Christoph Hofmann è l’uomo che ha trasformato lo champagne in uno show. Fondatore e CEO di D. Rock Champagne, negli ultimi anni ha costruito uno dei brand più riconoscibili del lusso internazionale, fondendo alta gamma, design estremo e una visione precisa del concetto di celebrazione. Tanto che artisti del calibro di Andrea Bocelli, Rita Ora, Will Smith e Stefano Dolce e Domenico Gabbana, solo per citarne alcuni, ormai non possono più rinunciare alle sue bollicine.
Imprenditore tedesco con formazione economica, Hoffman ha scelto di rompere le regole: per lui lo champagne non è solo vino, ma status symbol, oggetto iconico, esperienza totale. D. Rock Champagne nasce da questa intuizione radicale. Al centro del progetto non c’è soltanto la qualità del prodotto, ma l’impatto visivo. Le bottiglie, in vetro nero opaco, vengono decorate a mano con oltre mille cristalli sintetici Luk-Dymand, trasformandosi in veri e propri gioielli. Non semplici contenitori, ma pezzi scenografici pensati per tavoli esclusivi, club di lusso, feste private e notti in cui l’eccesso diventa linguaggio. È qui che il brand incontra il mondo delle celebrity, che lo adottano come simbolo di distinzione e teatralità. Uno scenario che a breve si concretizzerà anche in Italia, visto che il marchio sta per sbarcare proprio nel Bel Paese.

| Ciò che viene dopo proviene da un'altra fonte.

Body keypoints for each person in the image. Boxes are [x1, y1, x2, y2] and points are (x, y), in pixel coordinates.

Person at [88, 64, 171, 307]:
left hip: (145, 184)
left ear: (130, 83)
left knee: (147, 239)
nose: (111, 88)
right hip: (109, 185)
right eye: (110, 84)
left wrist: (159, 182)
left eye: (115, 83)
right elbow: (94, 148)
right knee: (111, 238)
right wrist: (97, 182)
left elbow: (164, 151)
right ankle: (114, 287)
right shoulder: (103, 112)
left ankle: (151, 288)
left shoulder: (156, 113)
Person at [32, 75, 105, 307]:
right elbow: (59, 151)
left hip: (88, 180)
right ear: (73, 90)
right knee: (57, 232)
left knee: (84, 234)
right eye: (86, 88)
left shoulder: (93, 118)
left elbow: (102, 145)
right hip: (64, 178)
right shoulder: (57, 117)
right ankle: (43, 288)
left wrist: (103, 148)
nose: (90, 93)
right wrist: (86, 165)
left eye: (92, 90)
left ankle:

Dietro l’estetica, però, c’è anche la tradizione. D. Rock Champagne affonda le radici nella Champagne francese, con cuvée basate su Chardonnay e Pinot Noir e una gamma che spazia dal Brut al Blanc de Blancs fino al Rosé. A rendere il marchio ancora più iconico sono i formati fuori scala: bottiglie monumentali che arrivano fino a 60 litri, presentate come tra le più grandi bottiglie decorative di champagne al mondo. Lusso portato all’estremo, ma sempre controllato, calibrato, consapevole.
La figura di Christoph Hofmann è ormai parte integrante del circuito internazionale degli eventi glamour. Il suo nome compare in gala, manifestazioni lifestyle e concorsi di bellezza, dove D. Rock Champagne diventa presenza fissa e segno di esclusività. In più occasioni Hoffman è stato coinvolto personalmente come ospite o membro di giurie, rafforzando l’immagine di un brand che non si limita a essere servito, ma che partecipa attivamente alla messa in scena del lusso globale. Christoph Hoffman non è soltanto un produttore di champagne. È un regista dell’immaginario del lusso contemporaneo.